Line by line, give the data again exactly as it appears.

[Saved entries]
--- START ---
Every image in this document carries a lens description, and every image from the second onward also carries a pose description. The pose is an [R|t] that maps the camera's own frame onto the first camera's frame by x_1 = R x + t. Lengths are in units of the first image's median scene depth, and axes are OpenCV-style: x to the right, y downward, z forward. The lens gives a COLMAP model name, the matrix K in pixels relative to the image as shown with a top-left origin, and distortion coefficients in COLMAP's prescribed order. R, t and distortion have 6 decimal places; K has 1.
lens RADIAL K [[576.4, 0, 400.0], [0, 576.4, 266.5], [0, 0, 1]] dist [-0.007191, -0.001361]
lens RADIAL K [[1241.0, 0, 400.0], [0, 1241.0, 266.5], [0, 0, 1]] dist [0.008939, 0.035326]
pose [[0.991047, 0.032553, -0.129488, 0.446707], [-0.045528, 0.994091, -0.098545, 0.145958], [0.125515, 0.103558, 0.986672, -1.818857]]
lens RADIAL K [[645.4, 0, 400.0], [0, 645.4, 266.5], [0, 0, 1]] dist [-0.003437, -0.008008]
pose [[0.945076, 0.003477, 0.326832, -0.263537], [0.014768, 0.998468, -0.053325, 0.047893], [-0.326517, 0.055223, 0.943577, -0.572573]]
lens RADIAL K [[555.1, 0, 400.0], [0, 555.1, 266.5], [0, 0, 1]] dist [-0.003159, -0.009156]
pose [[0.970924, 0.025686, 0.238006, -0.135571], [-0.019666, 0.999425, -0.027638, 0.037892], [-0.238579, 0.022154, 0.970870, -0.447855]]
--- END ---
**Answer section:**
Every image in this document carries a lens description, and every image from the second onward also carries a pose description. The pose is an [R|t] that maps the camera's own frame onto the first camera's frame by x_1 = R x + t. Lengths are in units of the first image's median scene depth, and axes are OpenCV-style: x to the right, y downward, z forward. The lens gives a COLMAP model name, the matrix K in pixels relative to the image as shown with a top-left origin, and distortion coefficients in COLMAP's prescribed order. R, t and distortion have 6 decimal places; K has 1.
lens RADIAL K [[576.4, 0, 400.0], [0, 576.4, 266.5], [0, 0, 1]] dist [-0.007191, -0.001361]
lens RADIAL K [[1241.0, 0, 400.0], [0, 1241.0, 266.5], [0, 0, 1]] dist [0.008939, 0.035326]
pose [[0.991047, 0.032553, -0.129488, 0.446707], [-0.045528, 0.994091, -0.098545, 0.145958], [0.125515, 0.103558, 0.986672, -1.818857]]
lens RADIAL K [[645.4, 0, 400.0], [0, 645.4, 266.5], [0, 0, 1]] dist [-0.003437, -0.008008]
pose [[0.945076, 0.003477, 0.326832, -0.263537], [0.014768, 0.998468, -0.053325, 0.047893], [-0.326517, 0.055223, 0.943577, -0.572573]]
lens RADIAL K [[555.1, 0, 400.0], [0, 555.1, 266.5], [0, 0, 1]] dist [-0.003159, -0.009156]
pose [[0.970924, 0.025686, 0.238006, -0.135571], [-0.019666, 0.999425, -0.027638, 0.037892], [-0.238579, 0.022154, 0.970870, -0.447855]]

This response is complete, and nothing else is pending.